Joanne Noragon said...

I wish you were pain free these three weeks later! But driving to PT is a good sign, as is weaving and putting out the dogs. Don't give up on yourself, as, of course, you won't. Maybe switch to a walker for a little more support. It's no more difficult than a cane to get out of the car, and you can ditch it entirely when done, and soon.

Susan said...

Using the walking aids actually helps your recovery. Rest is as important as the therapy too. You underwent a physical and mental assault, starting with all the constant hip pain through to surgery and now recovery. It takes time but its worth it... I promise!
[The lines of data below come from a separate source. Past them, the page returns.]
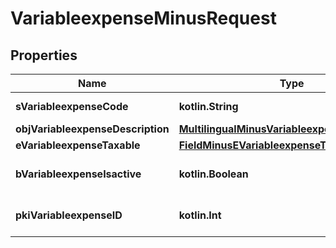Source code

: 
# VariableexpenseMinusRequest

## Properties
Name | Type | Description | Notes
------------ | ------------- | ------------- | -------------
**sVariableexpenseCode** | **kotlin.String** | The code of the Variableexpense | 
**objVariableexpenseDescription** | [**MultilingualMinusVariableexpenseDescription**](MultilingualMinusVariableexpenseDescription.md) |  | 
**eVariableexpenseTaxable** | [**FieldMinusEVariableexpenseTaxable**](FieldMinusEVariableexpenseTaxable.md) |  | 
**bVariableexpenseIsactive** | **kotlin.Boolean** | Whether the variableexpense is active or not | 
**pkiVariableexpenseID** | **kotlin.Int** | The unique ID of the Variableexpense |  [optional]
As for for your 4 legged buddies. They know you are not well right now and they are very patient. They love you

Sojourner Design said...

I look forward to reading about your thoughts on the mushroom coffee.

About the doggos: I read the following awhile back; don't recall where: All dogs are therapy dogs. Most free-lance.

Rita said...

When I am exhausted and having more painful days than usual, Netflix and Britbox are good friends to have. ;)
Stay in the day is excellent advice to follow. Being a present moment kind of girl has its advantages living with chronic illness and pain. Absolutely.
I have never heard of mushroom coffee. I will have to google that.
When you are not used to being alone it has to be quite hard to adjust to. Thank goodness you have your fur babies (love the pic of them looking out the window) and wonderful family and friends. I hope you have a really good week ahead. :)

Rosie said...

Its good that you have hobbies to take your mind off the pain. Sometimes medications have too many side effects to be worth it. I have RA and inflammation is hard to manage but I am trying a gluten free diet and it seems to help a bit so I am sticking with it for now. Hope your mushroom tea helps and will follow your posts on the effectiveness for you. Hope you have a better week.